**YOUR TASK:**
Check every line of the entries for "coordinate", and copy the lines that hold it.

**Excerpts from a dataset:**
-- Opening Marker --

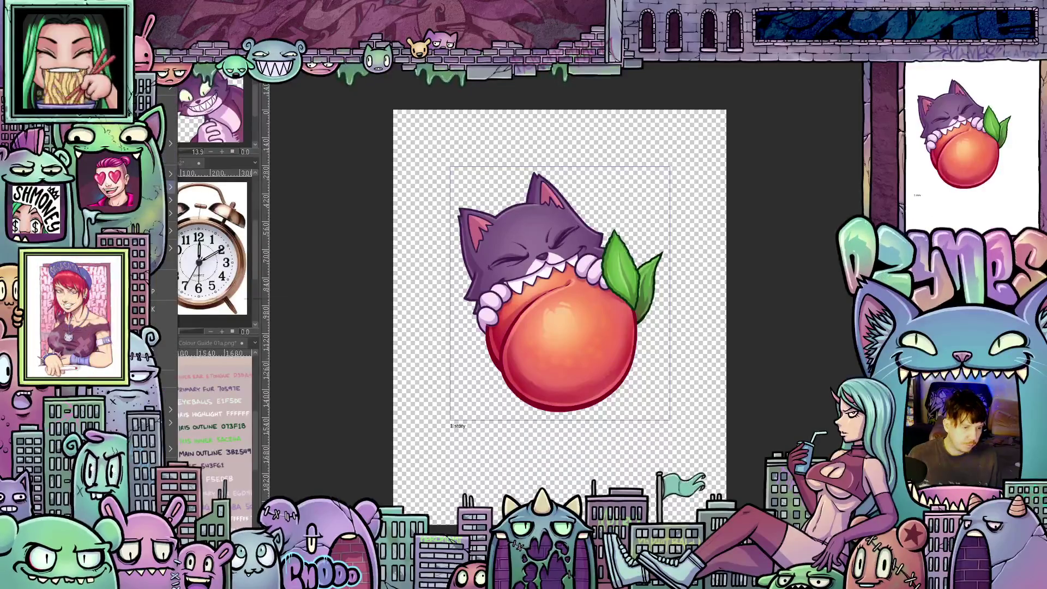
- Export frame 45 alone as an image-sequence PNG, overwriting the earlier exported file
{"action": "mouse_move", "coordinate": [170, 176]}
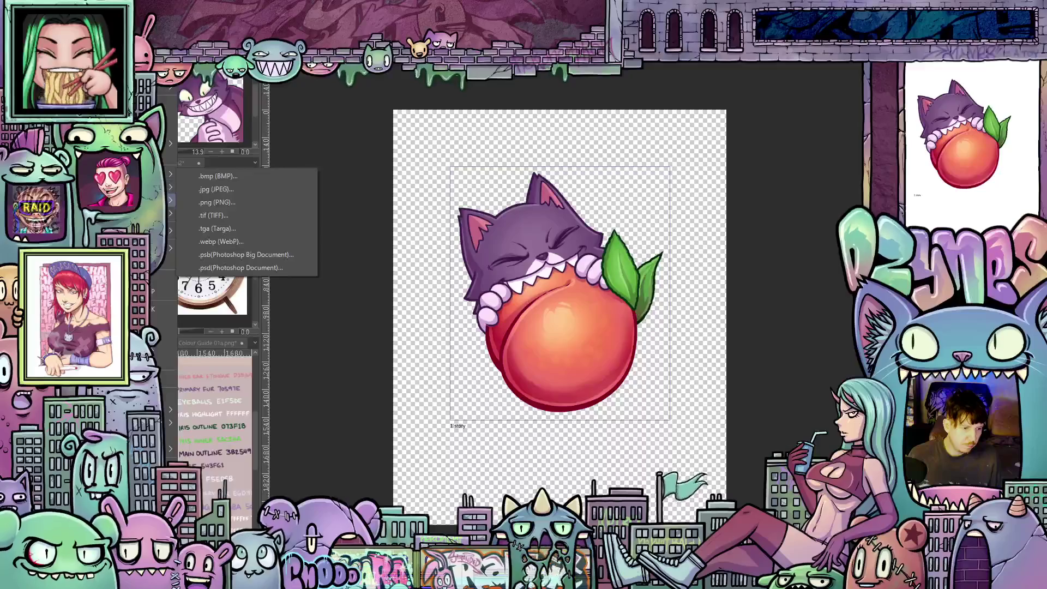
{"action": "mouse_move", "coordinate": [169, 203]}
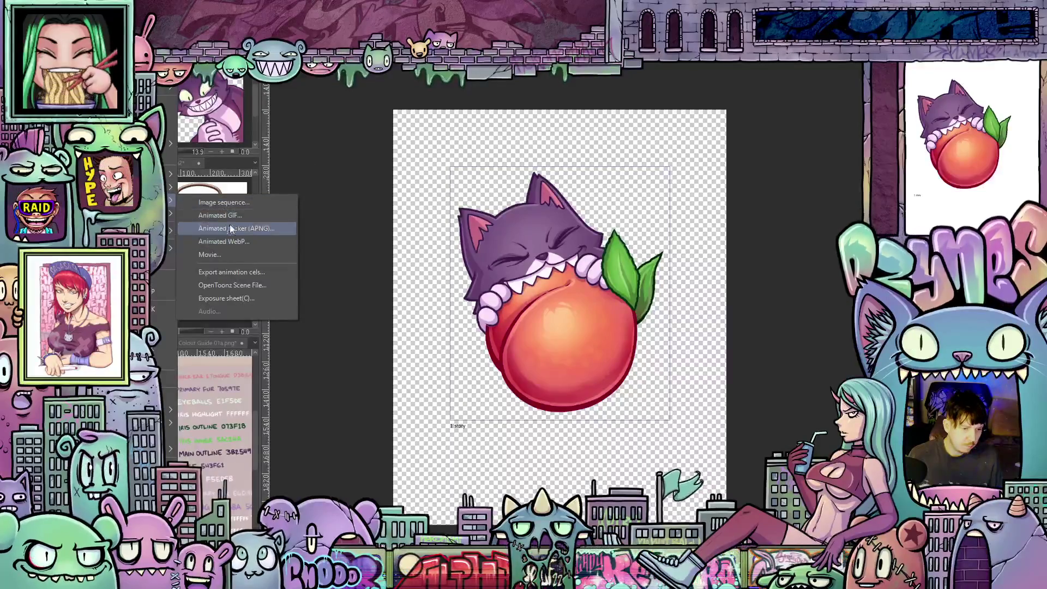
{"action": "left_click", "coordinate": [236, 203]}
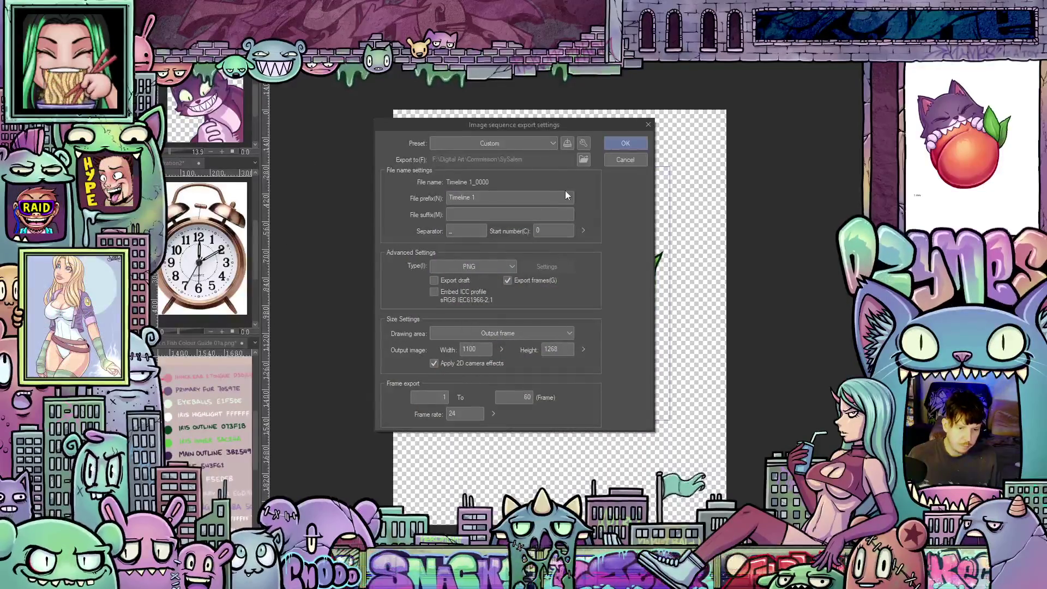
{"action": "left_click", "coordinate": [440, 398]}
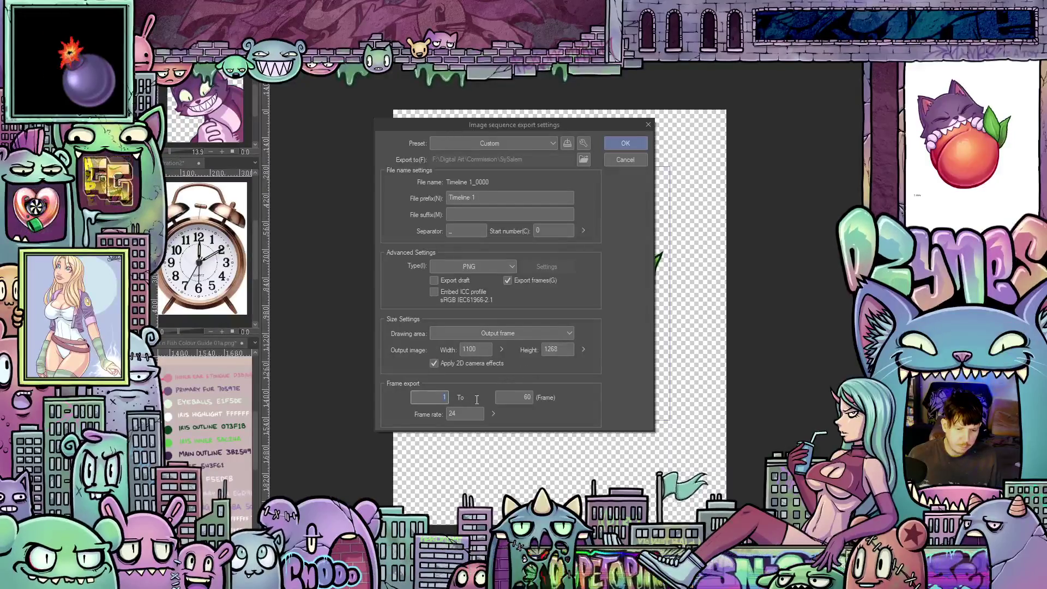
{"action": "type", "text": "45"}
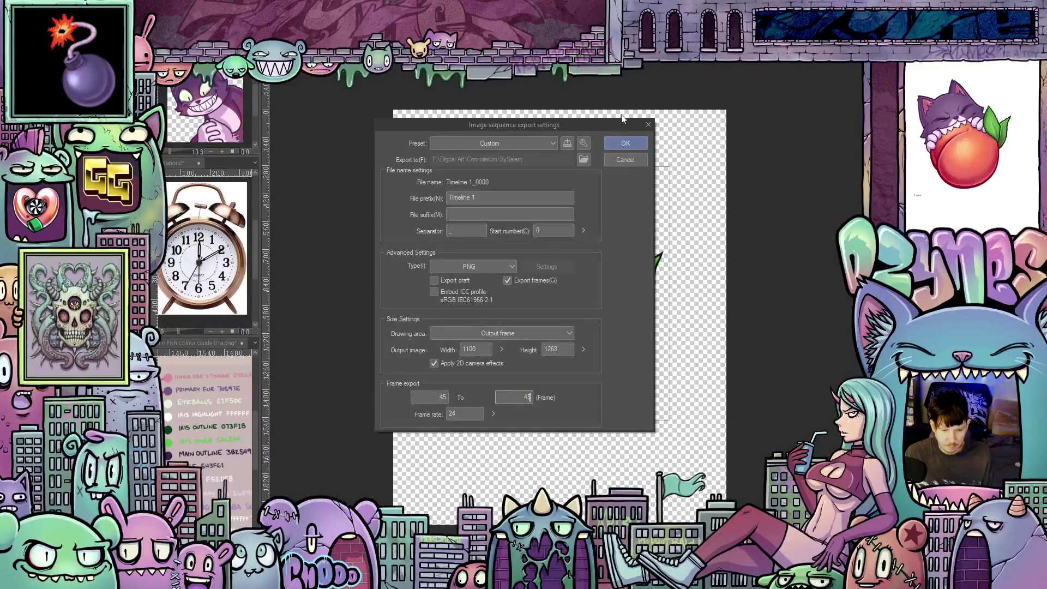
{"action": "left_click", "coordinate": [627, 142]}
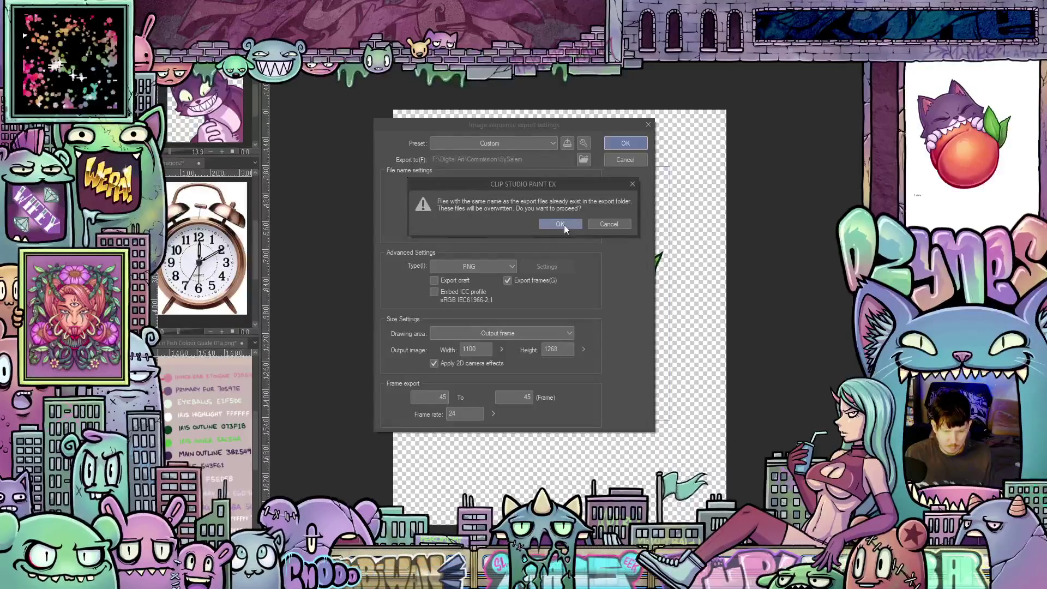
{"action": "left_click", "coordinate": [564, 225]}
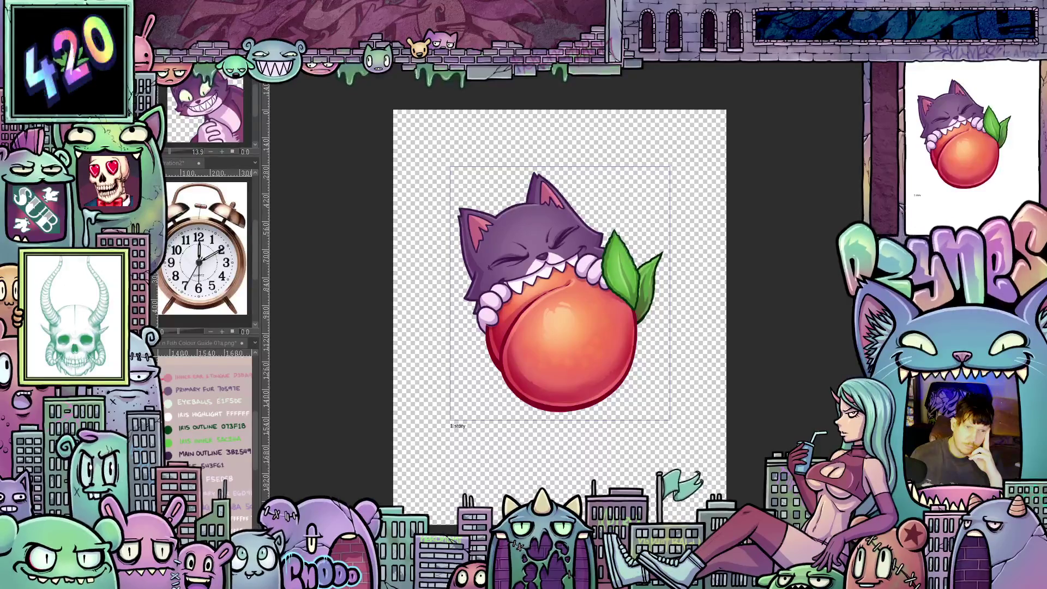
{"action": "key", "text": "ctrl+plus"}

-- Closing Marker --

**TASK RESPONSE:**
{"action": "mouse_move", "coordinate": [170, 176]}
{"action": "mouse_move", "coordinate": [169, 203]}
{"action": "left_click", "coordinate": [236, 203]}
{"action": "left_click", "coordinate": [440, 398]}
{"action": "left_click", "coordinate": [627, 142]}
{"action": "left_click", "coordinate": [564, 225]}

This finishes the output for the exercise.